Navigating the Turbulent Waters of Paranoia and Psychotic Episodes: A Personal Account
Navigating the Turbulent Waters of Paranoia and Psychotic Episodes: A Personal Account
Scary as hell. I speak of a time I was lucky enough to be kept safe by someone who I miss dearly.
Coming round to a situation you have absolutely no idea as to how it came about is unsettling, especially when the events and reasons to why you find yourself in such a situation are told to you, and your denial and rationalisation is all you can cling to even when the evidence speaks for itself. In my experience, it's completely not a time you will remember; all you will remember is coming round and seeing carnage around you, along with not knowing what happened. If you are fortunate enough to have someone in a position to tell you what happened, and you are not thrown into a hospital, admitting the truth is beyond difficult, regardless of the evidence.
I can only tell you that a hotel TV was punched by myself because it was arguing with me. A black screen now as broken didn't stop it from arguing with me, so it was hit again. Believing that the room next door was creating me a pizza and they were beyond late, I demanded this with aggression, wanting to go completely naked and make my demands. Pulling wires out the wall, I still don't actually know why I broke my phone and all breakable objects in sight, for some reason or other. I was quite literally trying to give away and transfer all my hard-earned savings for no reason, wanting to go and make a commotion in public spaces, completely delusional in reasons as to my arguments while also being virtually naked, thank goodness I was stopped.

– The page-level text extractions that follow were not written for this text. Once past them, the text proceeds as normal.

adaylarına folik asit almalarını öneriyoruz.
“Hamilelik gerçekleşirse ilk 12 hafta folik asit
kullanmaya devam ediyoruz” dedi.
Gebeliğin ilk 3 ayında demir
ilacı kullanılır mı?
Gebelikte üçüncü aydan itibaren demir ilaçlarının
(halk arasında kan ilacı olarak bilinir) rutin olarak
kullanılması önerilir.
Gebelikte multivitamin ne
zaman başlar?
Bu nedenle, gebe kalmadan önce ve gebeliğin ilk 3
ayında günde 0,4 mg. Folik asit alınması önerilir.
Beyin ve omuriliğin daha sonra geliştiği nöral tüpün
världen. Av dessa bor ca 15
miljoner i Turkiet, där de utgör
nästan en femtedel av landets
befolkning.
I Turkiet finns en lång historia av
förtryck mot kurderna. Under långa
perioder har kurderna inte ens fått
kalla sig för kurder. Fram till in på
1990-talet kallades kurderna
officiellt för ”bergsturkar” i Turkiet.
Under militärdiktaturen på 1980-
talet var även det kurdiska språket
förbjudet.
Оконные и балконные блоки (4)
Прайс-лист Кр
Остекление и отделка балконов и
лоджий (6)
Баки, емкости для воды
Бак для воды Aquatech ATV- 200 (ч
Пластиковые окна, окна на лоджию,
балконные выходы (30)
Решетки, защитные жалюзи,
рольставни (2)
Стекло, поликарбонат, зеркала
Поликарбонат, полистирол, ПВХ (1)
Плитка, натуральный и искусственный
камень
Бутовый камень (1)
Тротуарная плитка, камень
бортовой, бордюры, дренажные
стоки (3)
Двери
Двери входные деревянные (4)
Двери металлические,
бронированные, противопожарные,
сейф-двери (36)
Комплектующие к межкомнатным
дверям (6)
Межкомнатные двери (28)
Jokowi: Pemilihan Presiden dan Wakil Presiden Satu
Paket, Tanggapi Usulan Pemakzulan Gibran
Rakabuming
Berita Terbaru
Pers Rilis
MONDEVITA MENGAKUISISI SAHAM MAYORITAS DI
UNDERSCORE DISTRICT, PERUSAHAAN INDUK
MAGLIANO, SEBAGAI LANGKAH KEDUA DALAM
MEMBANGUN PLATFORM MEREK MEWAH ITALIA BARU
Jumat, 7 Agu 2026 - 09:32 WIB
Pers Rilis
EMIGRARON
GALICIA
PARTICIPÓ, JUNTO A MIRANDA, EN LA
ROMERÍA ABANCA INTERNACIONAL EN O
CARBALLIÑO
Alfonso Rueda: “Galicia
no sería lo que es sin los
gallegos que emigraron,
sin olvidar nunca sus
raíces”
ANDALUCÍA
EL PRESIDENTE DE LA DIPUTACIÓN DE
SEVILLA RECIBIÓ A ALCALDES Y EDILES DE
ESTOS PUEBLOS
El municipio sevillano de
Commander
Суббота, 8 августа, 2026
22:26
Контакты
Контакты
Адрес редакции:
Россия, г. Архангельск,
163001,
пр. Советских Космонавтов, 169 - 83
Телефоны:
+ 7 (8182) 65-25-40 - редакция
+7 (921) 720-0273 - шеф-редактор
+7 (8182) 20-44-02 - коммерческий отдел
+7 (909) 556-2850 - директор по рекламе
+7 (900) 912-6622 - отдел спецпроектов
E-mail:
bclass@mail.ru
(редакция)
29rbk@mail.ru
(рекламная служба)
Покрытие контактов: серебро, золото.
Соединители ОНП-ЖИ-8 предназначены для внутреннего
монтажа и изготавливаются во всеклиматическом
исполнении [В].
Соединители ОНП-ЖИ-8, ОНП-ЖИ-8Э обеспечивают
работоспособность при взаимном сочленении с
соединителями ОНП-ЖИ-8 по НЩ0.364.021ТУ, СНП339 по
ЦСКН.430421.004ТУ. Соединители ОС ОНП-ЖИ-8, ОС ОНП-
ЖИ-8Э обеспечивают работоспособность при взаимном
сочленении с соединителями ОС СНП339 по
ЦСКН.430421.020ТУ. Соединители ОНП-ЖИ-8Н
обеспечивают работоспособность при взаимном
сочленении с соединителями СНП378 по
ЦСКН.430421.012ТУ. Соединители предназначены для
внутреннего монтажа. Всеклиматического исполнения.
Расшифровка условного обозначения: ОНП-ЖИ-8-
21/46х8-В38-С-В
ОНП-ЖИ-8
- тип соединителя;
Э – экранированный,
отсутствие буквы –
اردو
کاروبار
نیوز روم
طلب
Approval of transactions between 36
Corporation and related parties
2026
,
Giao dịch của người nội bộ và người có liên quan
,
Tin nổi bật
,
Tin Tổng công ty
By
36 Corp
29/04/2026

When I come round the next day, I am completely confused: What happened here? You ask who you are, with what happened, and they hold back the tears, completely dumbfounded, you have absolutely no clue. The time it's explained to you, you're forced to believe you may not be well, failing that, you rationalise what's happened, making excuses. Even though this person is giving you an account, knowing your average behavior, it's very difficult, frightening. Yet, the carnage and destruction is unquestionably real. If you are like me, it takes the whole day or much longer to completely rationalise and therefore dismiss what happened. I can't argue with the very much required actions to try and fix or hide what happened as a result. I can forget blaming it on XY or Z, hoping it doesn't happen again.
To this day, however, seeing a person who is nearly twice my size, who beyond question cared deeply for me, reduced to tears because they felt powerless and tried to keep my best interests at all times, so upset and shocked, it's the hardest thing to get over. I can continue to deny behavior that warrants a psychotic break and is fully delusional. I can't, however, deny the hurt and fear she felt that I did not want to ever cause.
In conclusion, it's like waking from a bad dream, you do not remember only to be told you were actively engaged and living out a bad dream in reality. The descent into madness we do not want or the hurt we caused while unwillingly psychotic with the actual financial implications are a dreadful lot to take in if you can.
It's a personal account that adds depth to our understanding of paranoia, psychotic episodes, and the mental health challenges faced by many. Mental illness is anything but fun, and this experience is a powerful reminder of the importance of empathy, understanding, and support in navigating the turbulent waters of mental health struggles.